◆ **ABOUT THIS TASK**: Find each line below that contains the string "محمد" and copy those lines.

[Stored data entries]
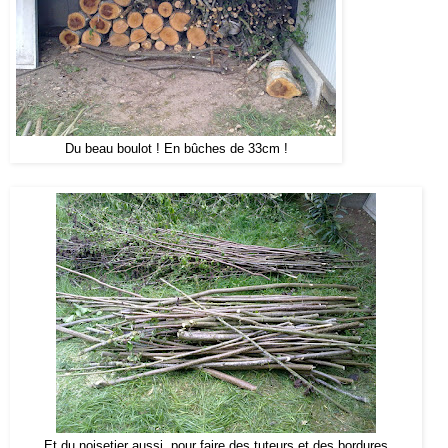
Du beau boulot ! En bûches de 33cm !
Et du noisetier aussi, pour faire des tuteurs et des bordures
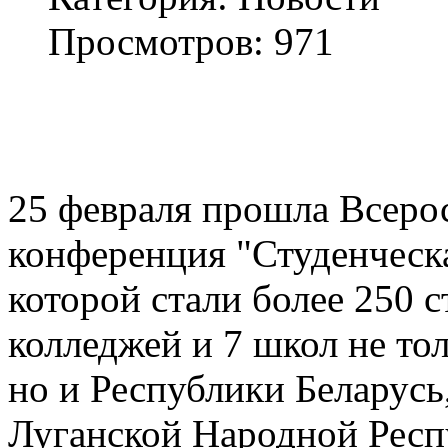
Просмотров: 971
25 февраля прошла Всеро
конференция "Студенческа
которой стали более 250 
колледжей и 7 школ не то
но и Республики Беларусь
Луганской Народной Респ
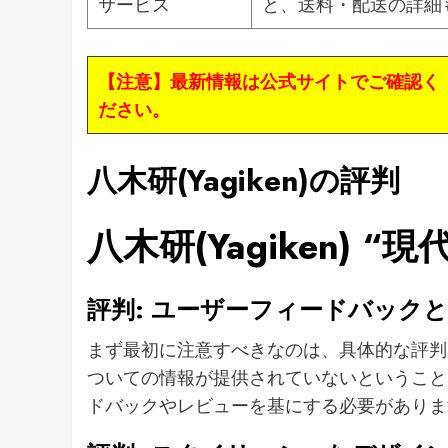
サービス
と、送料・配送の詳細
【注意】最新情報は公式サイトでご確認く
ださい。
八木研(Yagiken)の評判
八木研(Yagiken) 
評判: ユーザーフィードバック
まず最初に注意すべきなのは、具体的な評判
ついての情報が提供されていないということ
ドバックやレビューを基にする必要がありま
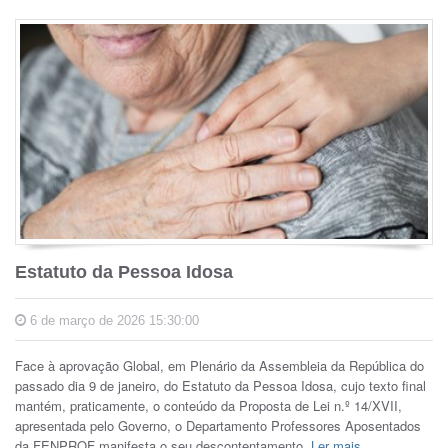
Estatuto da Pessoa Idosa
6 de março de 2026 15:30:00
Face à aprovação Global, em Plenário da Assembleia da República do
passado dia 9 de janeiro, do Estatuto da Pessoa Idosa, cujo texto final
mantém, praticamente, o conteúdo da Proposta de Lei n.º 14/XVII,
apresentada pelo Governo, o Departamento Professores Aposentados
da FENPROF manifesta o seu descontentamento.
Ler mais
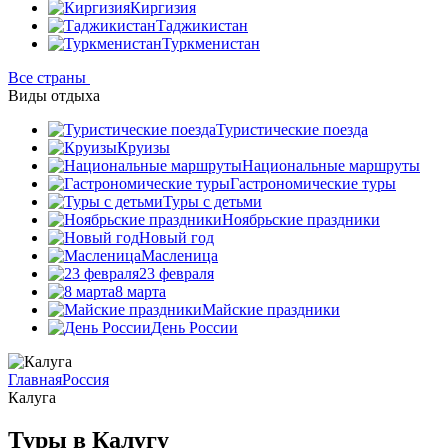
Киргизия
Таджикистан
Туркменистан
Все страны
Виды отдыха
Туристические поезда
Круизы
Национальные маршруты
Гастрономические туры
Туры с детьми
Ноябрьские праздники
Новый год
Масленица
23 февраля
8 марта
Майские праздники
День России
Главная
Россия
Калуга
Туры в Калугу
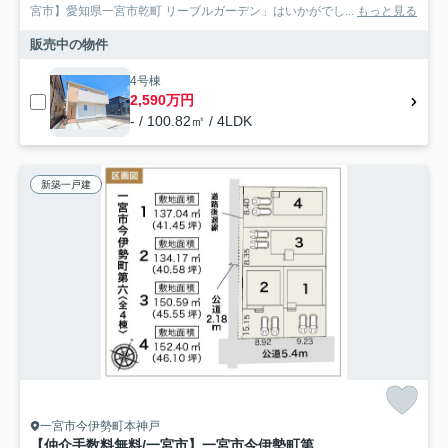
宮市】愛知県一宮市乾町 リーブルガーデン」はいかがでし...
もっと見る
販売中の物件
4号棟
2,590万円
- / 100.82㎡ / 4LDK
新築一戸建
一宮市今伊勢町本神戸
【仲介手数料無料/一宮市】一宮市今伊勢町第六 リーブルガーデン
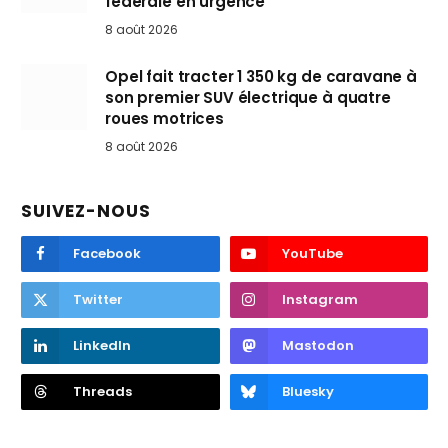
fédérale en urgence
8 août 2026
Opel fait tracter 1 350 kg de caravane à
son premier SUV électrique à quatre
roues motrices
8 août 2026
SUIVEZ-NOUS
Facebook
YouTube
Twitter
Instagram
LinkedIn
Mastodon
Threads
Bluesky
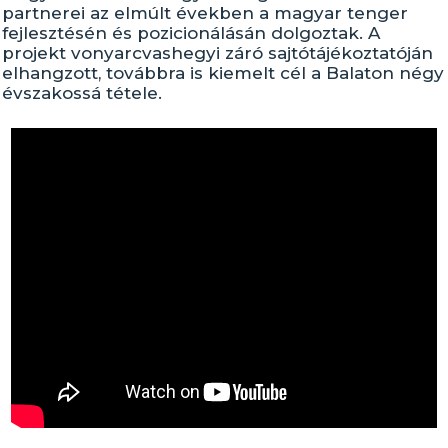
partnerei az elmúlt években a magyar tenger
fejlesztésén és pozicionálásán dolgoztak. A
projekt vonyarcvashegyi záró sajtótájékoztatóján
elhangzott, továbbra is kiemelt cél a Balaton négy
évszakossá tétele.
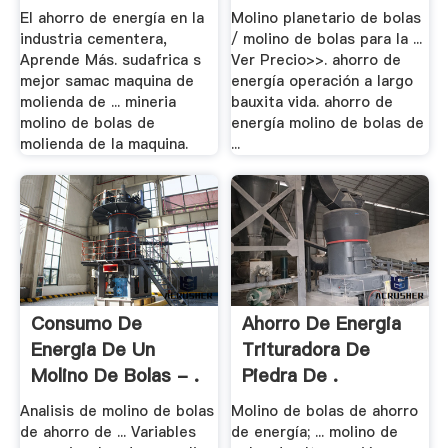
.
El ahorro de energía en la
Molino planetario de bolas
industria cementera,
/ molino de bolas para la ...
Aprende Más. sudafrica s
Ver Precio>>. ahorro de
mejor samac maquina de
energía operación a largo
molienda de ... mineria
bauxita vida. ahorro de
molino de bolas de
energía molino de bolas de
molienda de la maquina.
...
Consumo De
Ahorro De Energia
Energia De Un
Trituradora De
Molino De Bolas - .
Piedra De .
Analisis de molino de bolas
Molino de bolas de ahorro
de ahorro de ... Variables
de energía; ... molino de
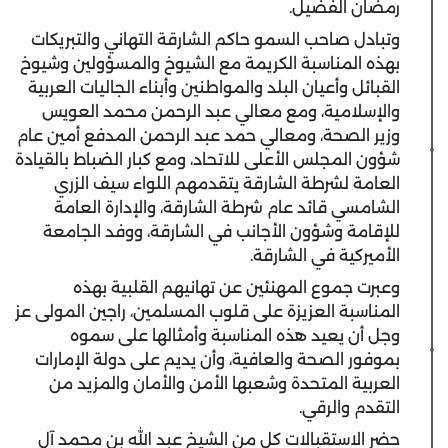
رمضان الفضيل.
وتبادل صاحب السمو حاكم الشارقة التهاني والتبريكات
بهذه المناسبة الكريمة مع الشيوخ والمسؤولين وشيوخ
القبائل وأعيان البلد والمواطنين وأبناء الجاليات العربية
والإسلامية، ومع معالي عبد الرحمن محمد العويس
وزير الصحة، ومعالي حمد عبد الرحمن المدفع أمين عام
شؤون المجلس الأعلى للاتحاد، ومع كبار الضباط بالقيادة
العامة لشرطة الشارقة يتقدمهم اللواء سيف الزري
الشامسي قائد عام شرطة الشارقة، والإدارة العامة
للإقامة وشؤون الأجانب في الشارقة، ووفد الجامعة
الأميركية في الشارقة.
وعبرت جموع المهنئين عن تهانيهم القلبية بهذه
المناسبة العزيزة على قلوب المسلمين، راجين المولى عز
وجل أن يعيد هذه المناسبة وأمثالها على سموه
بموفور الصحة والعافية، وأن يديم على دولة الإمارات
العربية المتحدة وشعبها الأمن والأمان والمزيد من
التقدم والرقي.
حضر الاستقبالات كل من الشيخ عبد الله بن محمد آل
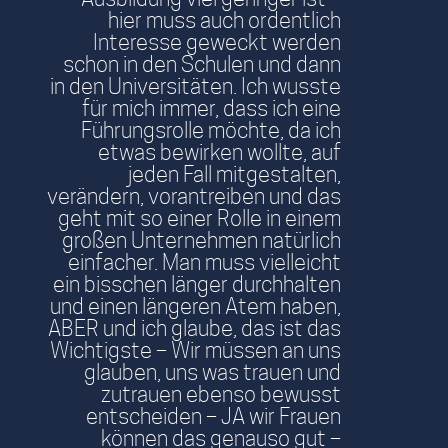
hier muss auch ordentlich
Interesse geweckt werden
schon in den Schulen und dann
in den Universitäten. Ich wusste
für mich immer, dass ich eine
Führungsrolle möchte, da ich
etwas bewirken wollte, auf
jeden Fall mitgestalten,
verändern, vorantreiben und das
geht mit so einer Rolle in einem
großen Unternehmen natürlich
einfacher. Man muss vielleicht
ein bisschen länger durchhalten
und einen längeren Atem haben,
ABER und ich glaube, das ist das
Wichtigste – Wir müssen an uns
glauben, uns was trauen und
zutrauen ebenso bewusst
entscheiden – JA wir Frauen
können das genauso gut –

◆ **RESULT BELOW**:
والإسلامية، ومع معالي عبد الرحمن محمد العويس
حضر الاستقبالات كل من الشيخ عبد الله بن محمد آل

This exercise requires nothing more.